Start of Block
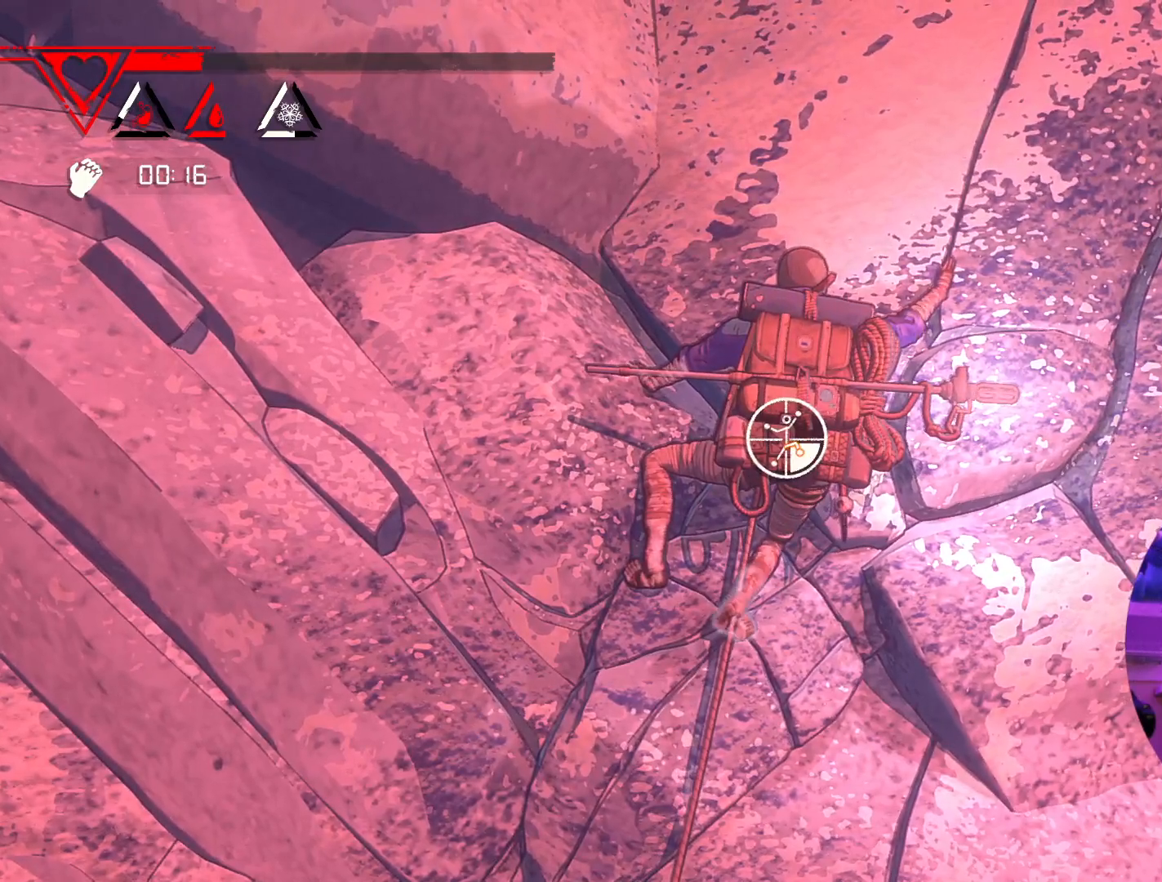
{"buttons": [], "left_stick": "up-right", "right_stick": "center", "events": [[183, "R1", "up"], [217, "left_stick", "right"], [317, "left_stick", "up-right"]]}
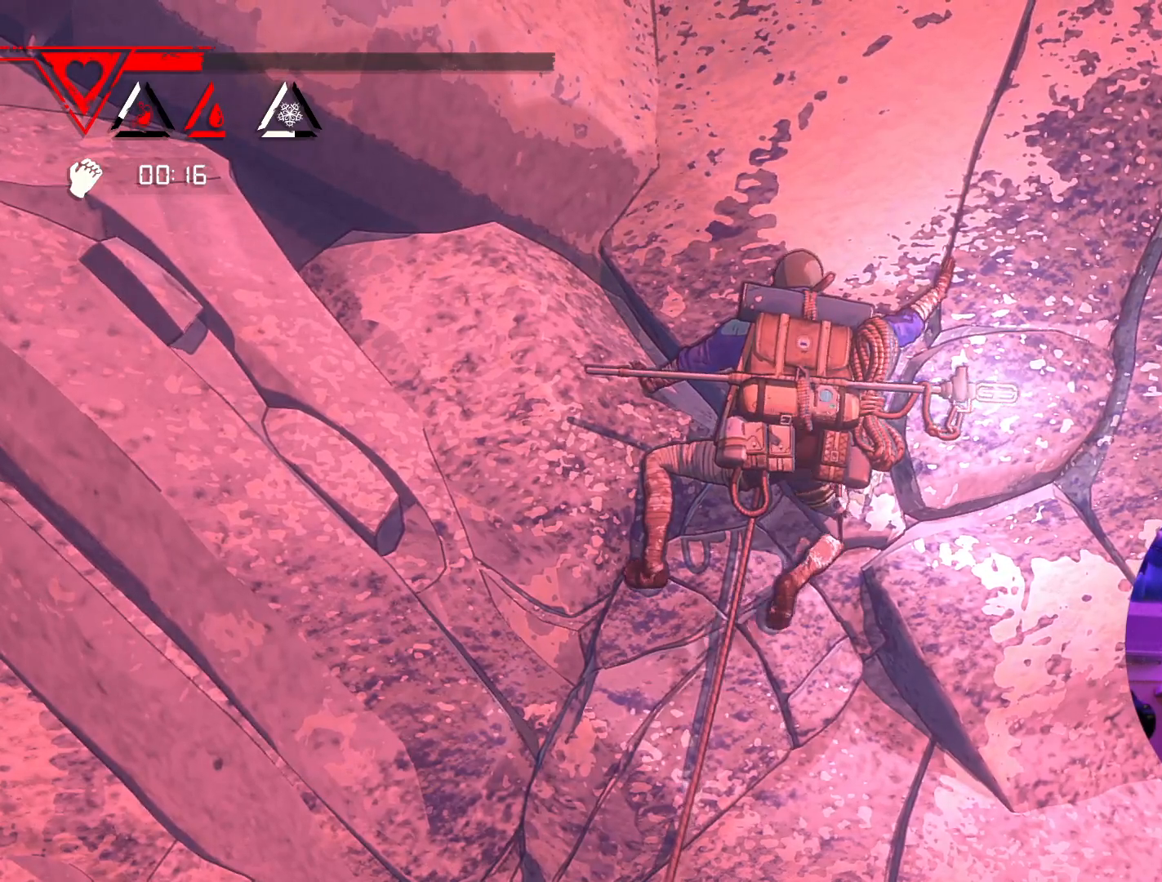
{"buttons": [], "left_stick": "right", "right_stick": "center", "events": [[450, "left_stick", "right"]]}
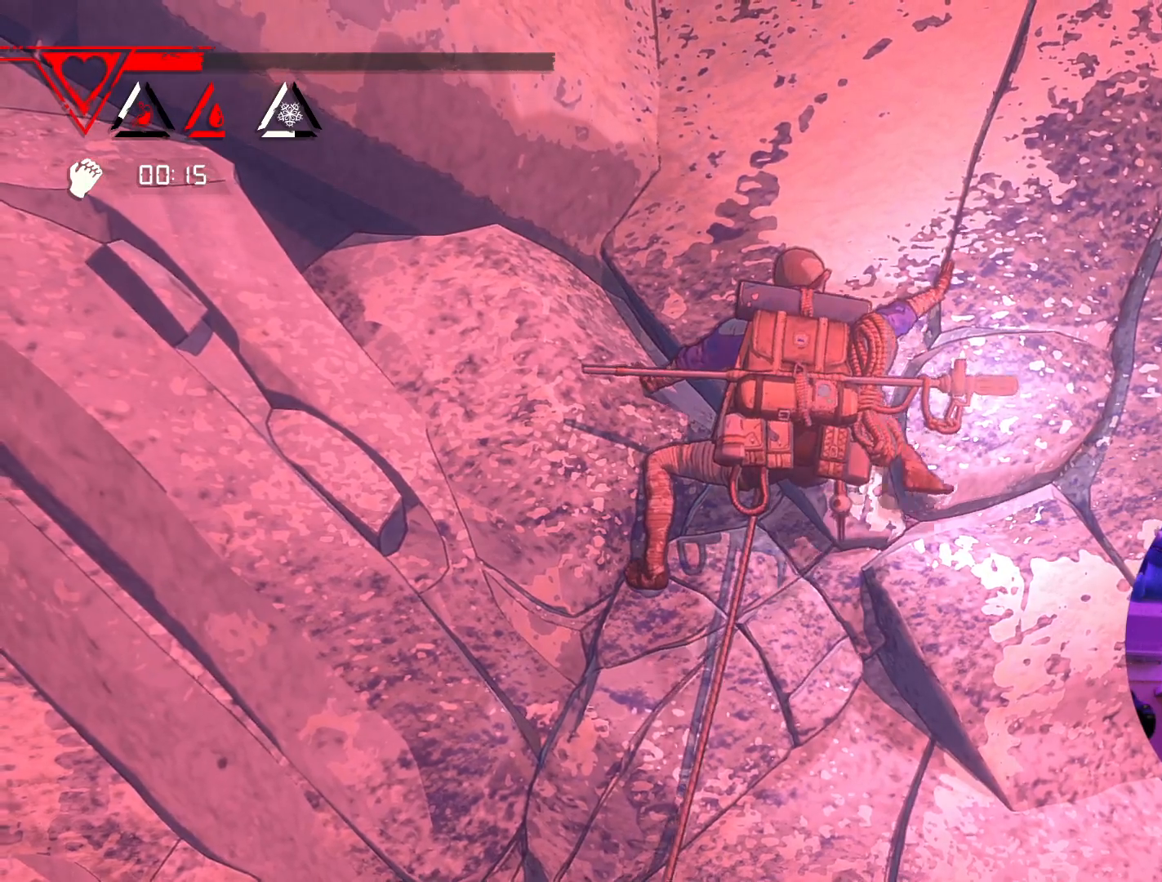
{"buttons": [], "left_stick": "center", "right_stick": "center", "events": [[100, "left_stick", "center"], [217, "left_stick", "down-left"], [283, "left_stick", "down"], [400, "left_stick", "center"]]}
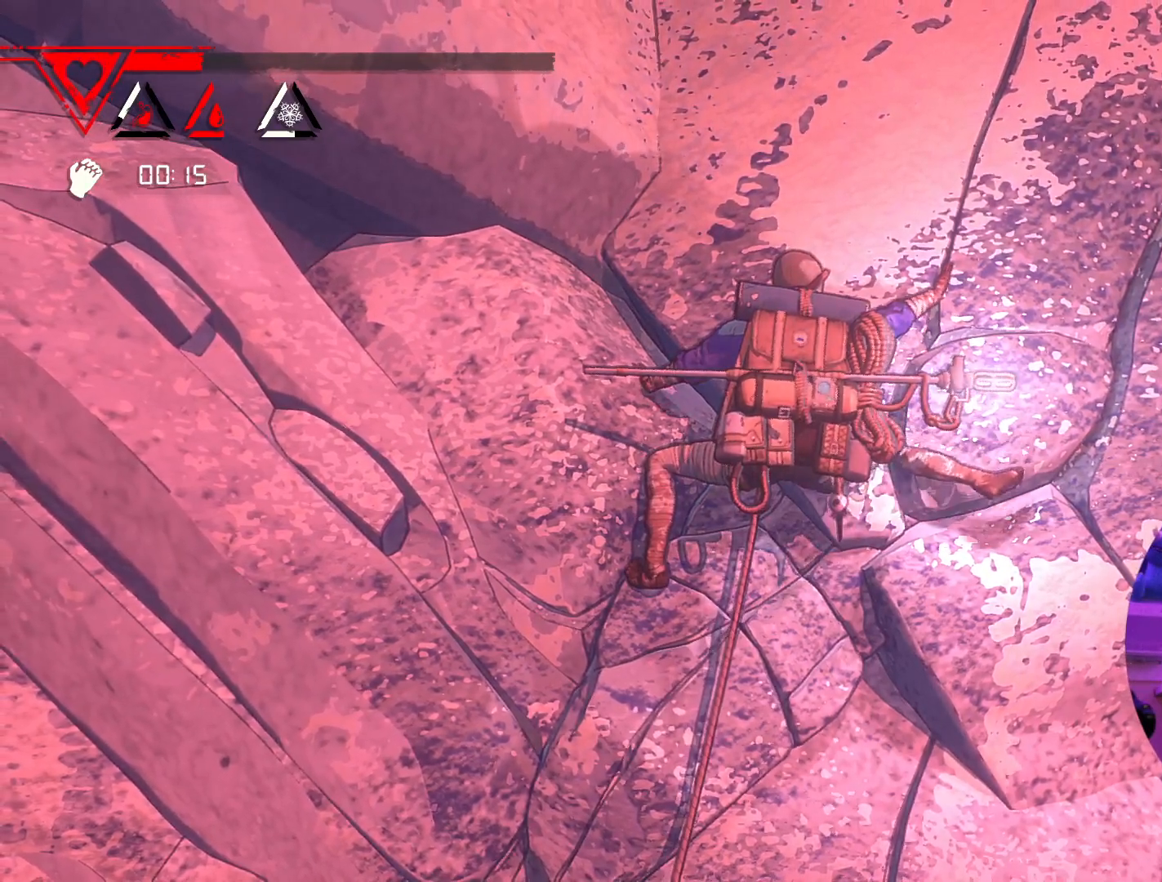
{"buttons": ["R1"], "left_stick": "center", "right_stick": "center", "events": [[133, "R1", "down"]]}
End of Block
DIRECTIONS FOR THIS TASK ->
With the pictures removed, set down every line of the listing above exactly.

EXPECTED ANSWER ->
{"buttons": [], "left_stick": "up-right", "right_stick": "center", "events": [[183, "R1", "up"], [217, "left_stick", "right"], [317, "left_stick", "up-right"]]}
{"buttons": [], "left_stick": "right", "right_stick": "center", "events": [[450, "left_stick", "right"]]}
{"buttons": [], "left_stick": "center", "right_stick": "center", "events": [[100, "left_stick", "center"], [217, "left_stick", "down-left"], [283, "left_stick", "down"], [400, "left_stick", "center"]]}
{"buttons": ["R1"], "left_stick": "center", "right_stick": "center", "events": [[133, "R1", "down"]]}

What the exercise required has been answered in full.